_Provided data_
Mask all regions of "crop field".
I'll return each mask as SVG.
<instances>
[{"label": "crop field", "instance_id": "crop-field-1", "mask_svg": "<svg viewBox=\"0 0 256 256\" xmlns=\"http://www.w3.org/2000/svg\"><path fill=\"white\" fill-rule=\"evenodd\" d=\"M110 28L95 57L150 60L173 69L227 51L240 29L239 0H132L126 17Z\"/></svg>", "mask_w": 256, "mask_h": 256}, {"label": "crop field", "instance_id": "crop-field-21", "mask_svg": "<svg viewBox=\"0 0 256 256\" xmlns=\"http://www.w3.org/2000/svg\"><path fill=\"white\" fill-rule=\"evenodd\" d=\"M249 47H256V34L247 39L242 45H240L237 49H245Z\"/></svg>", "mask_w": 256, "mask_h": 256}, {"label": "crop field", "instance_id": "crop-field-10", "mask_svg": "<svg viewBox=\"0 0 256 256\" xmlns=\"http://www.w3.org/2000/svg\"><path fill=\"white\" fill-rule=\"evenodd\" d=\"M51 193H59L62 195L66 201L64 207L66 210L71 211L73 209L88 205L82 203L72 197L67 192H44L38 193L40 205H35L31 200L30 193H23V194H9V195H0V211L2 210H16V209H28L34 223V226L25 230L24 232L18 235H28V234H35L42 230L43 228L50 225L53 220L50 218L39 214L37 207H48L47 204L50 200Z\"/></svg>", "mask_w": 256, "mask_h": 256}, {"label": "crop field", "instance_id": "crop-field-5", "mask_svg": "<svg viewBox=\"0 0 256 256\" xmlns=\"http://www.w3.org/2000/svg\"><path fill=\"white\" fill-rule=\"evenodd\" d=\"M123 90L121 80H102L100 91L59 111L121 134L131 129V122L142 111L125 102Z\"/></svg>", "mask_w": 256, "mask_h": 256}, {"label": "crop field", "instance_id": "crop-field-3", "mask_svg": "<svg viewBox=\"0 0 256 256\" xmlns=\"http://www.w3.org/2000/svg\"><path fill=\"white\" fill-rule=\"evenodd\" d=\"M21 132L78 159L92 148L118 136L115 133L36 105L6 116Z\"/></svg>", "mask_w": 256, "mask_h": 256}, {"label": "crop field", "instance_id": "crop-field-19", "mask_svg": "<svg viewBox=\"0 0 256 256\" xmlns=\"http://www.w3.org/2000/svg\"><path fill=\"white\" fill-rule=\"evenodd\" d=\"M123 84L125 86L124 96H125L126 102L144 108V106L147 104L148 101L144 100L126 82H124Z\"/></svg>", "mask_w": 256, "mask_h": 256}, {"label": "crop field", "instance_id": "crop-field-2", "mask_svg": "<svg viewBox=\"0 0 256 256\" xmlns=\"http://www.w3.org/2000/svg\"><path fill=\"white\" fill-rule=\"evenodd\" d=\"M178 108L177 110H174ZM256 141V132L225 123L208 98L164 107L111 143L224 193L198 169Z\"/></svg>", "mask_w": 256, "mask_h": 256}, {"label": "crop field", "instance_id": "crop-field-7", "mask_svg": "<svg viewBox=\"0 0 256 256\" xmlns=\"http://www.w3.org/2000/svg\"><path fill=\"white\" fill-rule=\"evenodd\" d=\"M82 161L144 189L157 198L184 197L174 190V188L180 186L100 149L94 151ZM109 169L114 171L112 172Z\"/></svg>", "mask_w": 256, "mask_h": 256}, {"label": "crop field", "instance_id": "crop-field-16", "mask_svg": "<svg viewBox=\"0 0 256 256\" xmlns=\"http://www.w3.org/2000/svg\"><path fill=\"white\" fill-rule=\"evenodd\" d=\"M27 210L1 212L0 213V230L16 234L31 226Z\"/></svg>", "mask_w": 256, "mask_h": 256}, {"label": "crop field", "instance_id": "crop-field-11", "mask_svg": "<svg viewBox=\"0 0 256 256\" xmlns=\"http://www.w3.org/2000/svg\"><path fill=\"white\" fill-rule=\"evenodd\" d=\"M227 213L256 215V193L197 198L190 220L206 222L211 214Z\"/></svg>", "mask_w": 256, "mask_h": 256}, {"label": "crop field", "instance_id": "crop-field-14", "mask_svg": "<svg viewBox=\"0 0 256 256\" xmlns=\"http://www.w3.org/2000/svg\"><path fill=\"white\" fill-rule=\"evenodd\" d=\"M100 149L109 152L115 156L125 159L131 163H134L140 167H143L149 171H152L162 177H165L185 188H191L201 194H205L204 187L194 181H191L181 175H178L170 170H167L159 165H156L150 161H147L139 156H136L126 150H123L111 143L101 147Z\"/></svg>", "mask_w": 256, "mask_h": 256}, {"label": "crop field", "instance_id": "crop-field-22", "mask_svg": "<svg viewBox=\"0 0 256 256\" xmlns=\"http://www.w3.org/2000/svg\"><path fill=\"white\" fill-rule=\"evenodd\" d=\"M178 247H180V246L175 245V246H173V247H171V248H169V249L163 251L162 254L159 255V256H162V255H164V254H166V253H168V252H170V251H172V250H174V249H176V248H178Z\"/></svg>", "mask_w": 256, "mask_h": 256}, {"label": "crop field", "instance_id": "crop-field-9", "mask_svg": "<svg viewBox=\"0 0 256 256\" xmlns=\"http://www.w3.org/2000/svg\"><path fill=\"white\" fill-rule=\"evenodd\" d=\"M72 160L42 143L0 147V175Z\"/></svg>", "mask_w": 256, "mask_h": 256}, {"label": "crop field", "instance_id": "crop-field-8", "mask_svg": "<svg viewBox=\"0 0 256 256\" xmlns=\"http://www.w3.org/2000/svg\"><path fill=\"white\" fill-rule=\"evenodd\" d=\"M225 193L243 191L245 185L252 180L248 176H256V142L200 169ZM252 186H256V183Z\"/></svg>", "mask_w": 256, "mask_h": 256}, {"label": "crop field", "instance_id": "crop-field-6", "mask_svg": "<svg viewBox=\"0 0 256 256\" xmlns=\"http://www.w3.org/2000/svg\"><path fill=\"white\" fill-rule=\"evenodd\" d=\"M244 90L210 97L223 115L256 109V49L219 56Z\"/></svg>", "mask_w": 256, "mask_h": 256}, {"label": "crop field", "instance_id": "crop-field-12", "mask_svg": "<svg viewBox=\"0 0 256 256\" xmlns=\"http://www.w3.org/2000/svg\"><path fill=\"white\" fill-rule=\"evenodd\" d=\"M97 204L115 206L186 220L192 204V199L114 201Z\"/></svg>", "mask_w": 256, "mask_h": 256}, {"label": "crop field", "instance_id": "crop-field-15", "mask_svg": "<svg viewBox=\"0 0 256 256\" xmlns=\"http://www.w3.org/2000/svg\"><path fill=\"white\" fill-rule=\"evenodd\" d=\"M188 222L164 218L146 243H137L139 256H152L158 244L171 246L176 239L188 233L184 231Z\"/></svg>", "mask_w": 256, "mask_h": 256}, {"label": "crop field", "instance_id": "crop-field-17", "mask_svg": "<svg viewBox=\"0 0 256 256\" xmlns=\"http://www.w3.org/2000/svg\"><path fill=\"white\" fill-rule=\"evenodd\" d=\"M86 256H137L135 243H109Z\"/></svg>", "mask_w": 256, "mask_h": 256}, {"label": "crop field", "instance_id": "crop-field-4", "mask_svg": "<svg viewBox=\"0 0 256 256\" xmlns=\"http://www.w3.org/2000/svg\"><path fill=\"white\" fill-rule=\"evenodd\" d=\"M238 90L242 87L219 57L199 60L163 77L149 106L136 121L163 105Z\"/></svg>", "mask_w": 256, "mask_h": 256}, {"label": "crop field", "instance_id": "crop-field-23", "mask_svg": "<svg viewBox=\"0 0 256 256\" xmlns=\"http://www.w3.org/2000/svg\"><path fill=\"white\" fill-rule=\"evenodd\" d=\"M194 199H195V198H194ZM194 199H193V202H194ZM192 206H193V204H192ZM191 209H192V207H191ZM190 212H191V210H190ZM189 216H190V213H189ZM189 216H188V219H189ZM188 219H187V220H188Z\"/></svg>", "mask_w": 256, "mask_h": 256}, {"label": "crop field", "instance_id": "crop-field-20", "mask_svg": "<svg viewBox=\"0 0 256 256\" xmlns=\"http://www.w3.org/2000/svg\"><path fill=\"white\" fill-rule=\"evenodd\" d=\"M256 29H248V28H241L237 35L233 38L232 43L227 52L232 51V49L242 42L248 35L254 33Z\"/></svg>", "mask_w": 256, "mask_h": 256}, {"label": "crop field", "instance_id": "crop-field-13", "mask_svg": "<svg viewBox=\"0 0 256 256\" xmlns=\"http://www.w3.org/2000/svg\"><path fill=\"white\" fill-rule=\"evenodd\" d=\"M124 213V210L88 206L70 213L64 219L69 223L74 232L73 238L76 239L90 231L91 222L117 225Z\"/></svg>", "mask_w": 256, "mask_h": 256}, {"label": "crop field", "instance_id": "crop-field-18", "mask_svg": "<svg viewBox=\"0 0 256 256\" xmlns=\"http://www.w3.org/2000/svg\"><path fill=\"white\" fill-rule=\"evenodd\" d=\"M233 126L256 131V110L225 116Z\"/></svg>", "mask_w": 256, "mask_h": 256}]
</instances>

_What this task involves_
Transcribe the entries from their first line through the line that contains "<instances>", stopping after that line and including both ends.

_Full output_
Mask all regions of "crop field".
I'll return each mask as SVG.
<instances>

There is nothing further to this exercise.